Presumably this has the backing of Russia ?
 

f2000

New Member
well if they join nato,they will get military asisstance more than russian could give them.nato will provide air protection with sending ac fighter like wat they provide to new nato members especially in east europe.
 

PiSigma

"the engineer"
that would be extremely hard considering the location of uzbekistan and tajikistan. they are both land locked countries, so if NATO wants to help them, they got to fly over other nation's air space, and they might not get approval. eastern europeans countries on the other hand, even if land locked, are surrounded by NATO allies, so air space is not a problem.
 

f2000

New Member
they are not only received military assisstance but also in economy which will improving their country in many field especially in military since russian economy is not good enough to helping any countries.so they do right decision with joining nato since as u said tajik is landlocked country.
 

FreeAsia2000

Junior Member
f2000 said:
they are not only received military assisstance but also in economy which will improving their country in many field especially in military since russian economy is not good enough to helping any countries.so they do right decision with joining nato since as u said tajik is landlocked country.

f2000 did you read what Pisigma wrote ?...the country is landlocked.

How are you going to get around that ?
 

Finn McCool

Captain
Registered Member
Well, they could fly accross Georgia, Armenia, Azerbaijan and the Caspian Sea to get to Tajikistan. I don't think those countries would have problem with it, especially Georgia. Or from say, Deigo Garcia across the Indian Ocean, over the rump of Pakistan and across Afghanistan. Those would both work.

I think these countries are getting away from NATO because they want to have military aid without annoying, bothersome comments about massacring protesters, Stalinist purges and such. Good old Hu and Putin are willing to give aid with no Human rights strings attached.:china:
 

PiSigma

"the engineer"
in a crisis, you don't know who will give you rights to their air space. for example if china got into a showdown with US (just an example, don't start a flamewar people), and all the nato nations get involved. if tajistan is a nato nation, do you think other nato nations will be able to help them?? i highly doubt it. china will have pakistan's support, so china will make sure no supplies from other nato nations reach tajikistan from pakistani air space. azerbajianis still currently under heavy russian influence, and khazakstan controls huge areas of the caspian sea, they are part of the SCO.
 

FreeAsia2000

Junior Member
Please examine a map.

Tajikistan is nowhere near the Caucasus states and it is surrounded
by non too friendly countries like Uzbekistan and Kazakhstan.

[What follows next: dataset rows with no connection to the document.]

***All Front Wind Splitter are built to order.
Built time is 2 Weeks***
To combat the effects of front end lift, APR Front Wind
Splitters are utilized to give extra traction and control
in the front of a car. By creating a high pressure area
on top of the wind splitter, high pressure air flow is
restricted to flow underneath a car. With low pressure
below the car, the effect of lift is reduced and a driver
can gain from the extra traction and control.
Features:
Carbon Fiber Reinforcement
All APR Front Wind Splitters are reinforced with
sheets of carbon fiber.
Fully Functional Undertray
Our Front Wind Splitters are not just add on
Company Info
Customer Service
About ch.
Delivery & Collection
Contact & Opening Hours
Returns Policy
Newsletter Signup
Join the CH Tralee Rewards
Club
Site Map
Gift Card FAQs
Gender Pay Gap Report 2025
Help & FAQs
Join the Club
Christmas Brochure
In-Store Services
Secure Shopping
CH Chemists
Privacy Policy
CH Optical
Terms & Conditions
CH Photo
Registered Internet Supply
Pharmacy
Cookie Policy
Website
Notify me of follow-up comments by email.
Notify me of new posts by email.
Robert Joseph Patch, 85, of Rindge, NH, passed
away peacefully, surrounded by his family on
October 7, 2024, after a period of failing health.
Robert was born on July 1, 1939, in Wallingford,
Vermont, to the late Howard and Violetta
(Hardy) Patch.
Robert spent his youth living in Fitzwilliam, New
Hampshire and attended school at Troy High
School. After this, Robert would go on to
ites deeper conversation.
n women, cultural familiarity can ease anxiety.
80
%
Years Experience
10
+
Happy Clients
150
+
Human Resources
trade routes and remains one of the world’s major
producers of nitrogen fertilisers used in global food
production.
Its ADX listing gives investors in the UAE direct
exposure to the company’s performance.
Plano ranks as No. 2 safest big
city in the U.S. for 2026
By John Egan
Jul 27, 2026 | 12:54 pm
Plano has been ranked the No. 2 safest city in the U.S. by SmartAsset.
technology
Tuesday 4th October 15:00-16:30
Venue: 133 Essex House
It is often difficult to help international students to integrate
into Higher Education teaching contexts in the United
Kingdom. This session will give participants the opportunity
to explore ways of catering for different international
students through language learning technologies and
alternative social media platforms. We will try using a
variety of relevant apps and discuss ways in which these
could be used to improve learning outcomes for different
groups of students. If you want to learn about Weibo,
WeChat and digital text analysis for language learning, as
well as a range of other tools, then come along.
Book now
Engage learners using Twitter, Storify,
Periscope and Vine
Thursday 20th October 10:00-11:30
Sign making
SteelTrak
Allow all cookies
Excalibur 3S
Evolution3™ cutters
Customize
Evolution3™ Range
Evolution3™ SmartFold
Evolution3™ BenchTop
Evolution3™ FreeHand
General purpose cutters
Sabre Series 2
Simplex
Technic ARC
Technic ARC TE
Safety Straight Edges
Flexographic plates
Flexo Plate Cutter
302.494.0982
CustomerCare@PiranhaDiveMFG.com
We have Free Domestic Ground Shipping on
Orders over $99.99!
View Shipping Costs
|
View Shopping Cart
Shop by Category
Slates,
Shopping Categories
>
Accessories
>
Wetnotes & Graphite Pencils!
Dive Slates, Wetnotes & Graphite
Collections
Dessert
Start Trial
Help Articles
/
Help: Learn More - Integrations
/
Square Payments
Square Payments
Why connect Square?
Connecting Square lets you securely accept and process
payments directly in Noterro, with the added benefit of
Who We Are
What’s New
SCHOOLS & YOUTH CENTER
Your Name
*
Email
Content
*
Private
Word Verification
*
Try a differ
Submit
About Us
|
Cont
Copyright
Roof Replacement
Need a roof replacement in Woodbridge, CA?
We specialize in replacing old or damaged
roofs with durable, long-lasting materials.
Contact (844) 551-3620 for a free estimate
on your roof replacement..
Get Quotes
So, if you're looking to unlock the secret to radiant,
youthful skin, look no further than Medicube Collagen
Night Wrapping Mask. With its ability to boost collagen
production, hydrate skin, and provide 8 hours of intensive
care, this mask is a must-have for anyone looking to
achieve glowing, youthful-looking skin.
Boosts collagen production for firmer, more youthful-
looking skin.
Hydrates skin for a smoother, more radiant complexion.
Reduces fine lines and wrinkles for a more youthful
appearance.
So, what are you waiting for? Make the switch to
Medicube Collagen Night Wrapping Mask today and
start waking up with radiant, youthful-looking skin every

Who are pretty hostile to Tajik proposals to damn the rivers which
are their lifeblood
 

f2000

New Member
well tajikistan has border with china,afghanistan,kyrgystan n uzbekistan.
if conflict happen,the only airspace that can nato can use freely is trough afghanistan since us troops are there.if from diedo garcia they need to fly over pakistan.that is why if they join nato the will needed airspace protection by nato in any conflict
 

PiSigma

"the engineer"
f2000, i still don't know how you think nato can protect tajik.. the question we are all asking you is how does the nato nations such as USA, Canada, britian or france get thie Tajik airspace to protect them???? there's no way to fly in. don't assume that pakistan will just let nato forces fly over them.